Vision du samedi 10 février 1945
174> 103.1 – Jésus marche à
côté de Jonathas le long
d'une chaussée verte et ombragée. Derrière, les apôtres qui parlent entre
eux. Mais Pierre se détache, va en avant et, franc comme toujours,
demande à Jonathas :
"Mais n'était-elle pas plus courte, la route qui va à Césarée
de Philippe ? Nous avons pris
celle-là... et quand allons-nous arriver ? Toi, avec la maîtresse, tu
avais pris l'autre ?"
"Avec une malade, j'ai tout risqué.

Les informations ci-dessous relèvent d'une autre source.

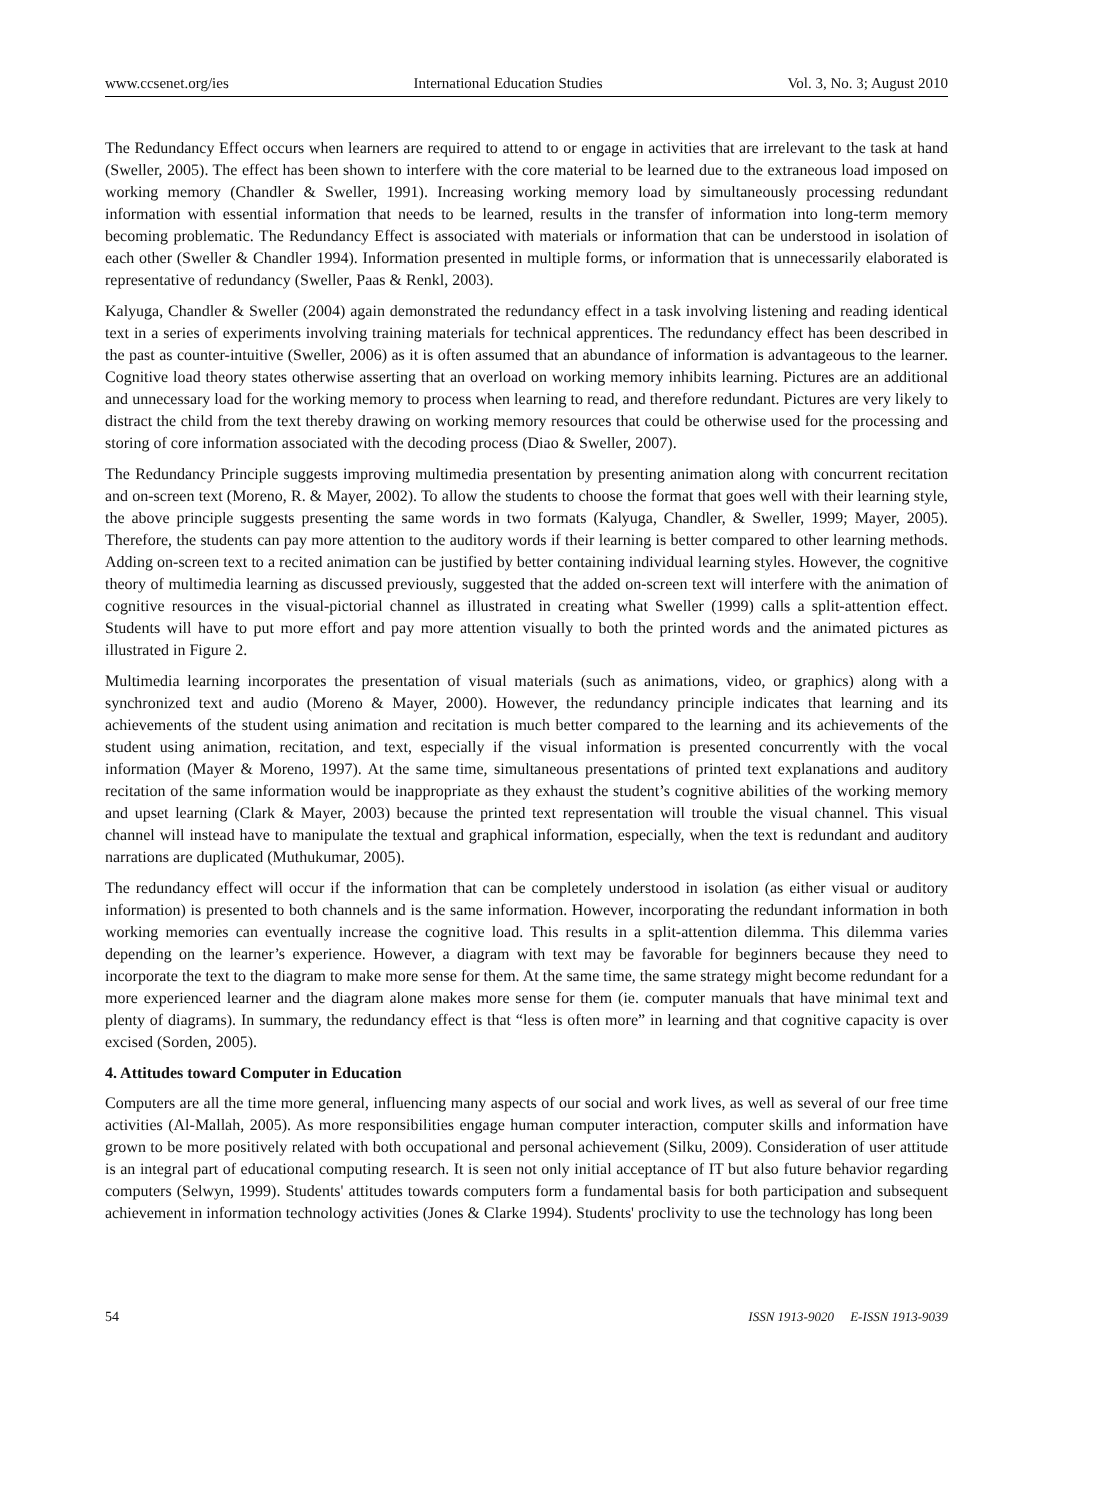www.ccsenet.org/ies International Education Studies Vol. 3, No. 3; August 2010
The Redundancy Effect occurs when learners are required to attend to or engage in activities that are irrelevant to the task at hand (Sweller, 2005). The effect has been shown to interfere with the core material to be learned due to the extraneous load imposed on working memory (Chandler & Sweller, 1991). Increasing working memory load by simultaneously processing redundant information with essential information that needs to be learned, results in the transfer of information into long-term memory becoming problematic. The Redundancy Effect is associated with materials or information that can be understood in isolation of each other (Sweller & Chandler 1994). Information presented in multiple forms, or information that is unnecessarily elaborated is representative of redundancy (Sweller, Paas & Renkl, 2003).
Kalyuga, Chandler & Sweller (2004) again demonstrated the redundancy effect in a task involving listening and reading identical text in a series of experiments involving training materials for technical apprentices. The redundancy effect has been described in the past as counter-intuitive (Sweller, 2006) as it is often assumed that an abundance of information is advantageous to the learner. Cognitive load theory states otherwise asserting that an overload on working memory inhibits learning. Pictures are an additional and unnecessary load for the working memory to process when learning to read, and therefore redundant. Pictures are very likely to distract the child from the text thereby drawing on working memory resources that could be otherwise used for the processing and storing of core information associated with the decoding process (Diao & Sweller, 2007).
The Redundancy Principle suggests improving multimedia presentation by presenting animation along with concurrent recitation and on-screen text (Moreno, R. & Mayer, 2002). To allow the students to choose the format that goes well with their learning style, the above principle suggests presenting the same words in two formats (Kalyuga, Chandler, & Sweller, 1999; Mayer, 2005). Therefore, the students can pay more attention to the auditory words if their learning is better compared to other learning methods. Adding on-screen text to a recited animation can be justified by better containing individual learning styles. However, the cognitive theory of multimedia learning as discussed previously, suggested that the added on-screen text will interfere with the animation of cognitive resources in the visual-pictorial channel as illustrated in creating what Sweller (1999) calls a split-attention effect. Students will have to put more effort and pay more attention visually to both the printed words and the animated pictures as illustrated in Figure 2.
Multimedia learning incorporates the presentation of visual materials (such as animations, video, or graphics) along with a synchronized text and audio (Moreno & Mayer, 2000). However, the redundancy principle indicates that learning and its achievements of the student using animation and recitation is much better compared to the learning and its achievements of the student using animation, recitation, and text, especially if the visual information is presented concurrently with the vocal information (Mayer & Moreno, 1997). At the same time, simultaneous presentations of printed text explanations and auditory recitation of the same information would be inappropriate as they exhaust the student’s cognitive abilities of the working memory and upset learning (Clark & Mayer, 2003) because the printed text representation will trouble the visual channel. This visual channel will instead have to manipulate the textual and graphical information, especially, when the text is redundant and auditory narrations are duplicated (Muthukumar, 2005).
The redundancy effect will occur if the information that can be completely understood in isolation (as either visual or auditory information) is presented to both channels and is the same information. However, incorporating the redundant information in both working memories can eventually increase the cognitive load. This results in a split-attention dilemma. This dilemma varies depending on the learner’s experience. However, a diagram with text may be favorable for beginners because they need to incorporate the text to the diagram to make more sense for them. At the same time, the same strategy might become redundant for a more experienced learner and the diagram alone makes more sense for them (ie. computer manuals that have minimal text and plenty of diagrams). In summary, the redundancy effect is that “less is often more” in learning and that cognitive capacity is over excised (Sorden, 2005).
4. Attitudes toward Computer in Education
Computers are all the time more general, influencing many aspects of our social and work lives, as well as several of our free time activities (Al-Mallah, 2005). As more responsibilities engage human computer interaction, computer skills and information have grown to be more positively related with both occupational and personal achievement (Silku, 2009). Consideration of user attitude is an integral part of educational computing research. It is seen not only initial acceptance of IT but also future behavior regarding computers (Selwyn, 1999). Students' attitudes towards computers form a fundamental basis for both participation and subsequent achievement in information technology activities (Jones & Clarke 1994). Students' proclivity to use the technology has long been
54 ISSN 1913-9020 E-ISSN 1913-9039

Mais tu dois penser que j'appartiens
au personnel d'un courtisan d'Antipas, et Philippe après cet inceste honteux, il ne voit pas d'un bon œil les
courtisans d'Hérode... ce n'est pas pour moi, tu sais, que je crains. Mais
pour vous, et pour le Maître en particulier, je ne veux pas vous donner des
ennuis et vous créer des ennemis. Dans la Tétrarchie de Philippe, il faut la
Parole comme dans celle d'Antipas... et, s'ils vous haïssent, comment cela
serait-il possible ? Au retour, vous prendrez l'autre route, si vous la
croyez meilleure."
"Je loue ta prudence, Jonathas, mais au retour je compte passer par le
territoire de la Phénicie." dit Jésus.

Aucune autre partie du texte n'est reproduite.